大久保あり + 志田塗装 「そして、初めに戻る」アズマテイプロジェクト

名称:大久保あり + 志田塗装 「そして、初めに戻る」アズマテイプロジェクト
会期:2022年9月17日(土)~2022年9月25日(日)
開館時間:14:00 〜 18:00
休館日:月曜日、火曜日、水曜日、木曜日、金曜日
入場料:無料
会場:アズマテイプロジェクト
住所:〒231-0033 神奈川県横浜市中区長者町7-112 伊勢佐木町センタービル3F
URL:アズマテイプロジェクト

大久保ありは、「#20 イタリアの三日月」(2021)に参加し、AZPの空間に合わせた新作インスタレーション「You wouldn’t see the Ghosts」を自作の短編小説とともに発表しました。
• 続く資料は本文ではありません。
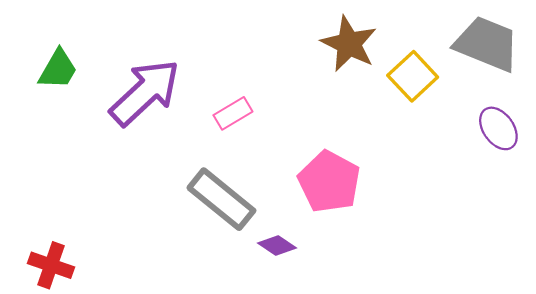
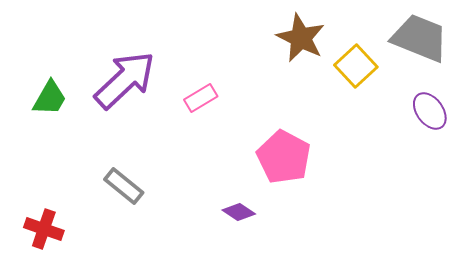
green trapezoid: (58, 69) -> (50, 98), moved
gray rectangle: (221, 199) -> (124, 186), moved, size x0.7

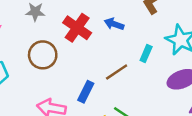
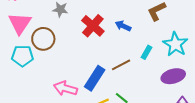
brown circle: (43, 55) -> (43, 39), moved
blue rectangle: (86, 92) -> (95, 78), size x1.4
志田塗装は、「#27 志田塗装 虚実の皮膜」(2022)で、古びた外壁を再現する描画技術やこれまで収集してきた建築物の外壁塗膜のコレクションを初公開しました。大久保が同展に訪れたことから両者の交流は生まれています。志田塗装の仕事に興味を持った大久保は、参加が決まっていた「MOTアニュアル2022 私の正しさは誰かの悲しみあるいは憎しみ」(東京都現代美術館)の自身の展示空間の塗装を依頼しました。現在開催中の同展で大久保が試みているのは、内と外が入子状になった大規模な回廊状の空間をつくり、そこに自身の過去の作品を再構成しつつ配置することで、複数の物語と時間軸が交差する「新たな物語」を紡ぐことです。志田塗装は、その回廊の壁面に清澄白河周辺の古い住宅の外壁や現代美術館の外観を模した特殊塗装を施し、さらに会期中にはその壁面にイタズラ描き=作品を挿入しました。大久保作品の文脈から外れた志田塗装のこの行為は、路地裏で目にする日常的光景としての錯覚を起こさせます。一方、今回のAZP展示では、「志田塗装の事務所」への介入が、大久保によって試みられることになります。現代美術館とAZPという2つの場所への同時進行的な挿入と介入は、すれ違いながらも重なり合い、それぞれの物語を駆動させていくことになります。
アズマテイプロジェクトは、独立した個として活動するアーティスト同士が繋がり協働しながら運営するスペースとして、自主的な表現の場をつくり上げてきました。残念ながらその活動の舞台となっている伊勢佐木町センタービルの幕はまもなく下りてしまいますが、アーティストの自主的な表現の場づくりに終わりはありません。展覧会タイトルの 「そして、初めに戻る」は、一旦終了した舞台のエピローグからこれから始まるプロローグまでの幕間を意味しています。変えられない終わりの不可逆な状況下に置かれながらも、そこに抗うアーティストの姿勢を少しでも感じ取っていただける機会にできれば幸いです。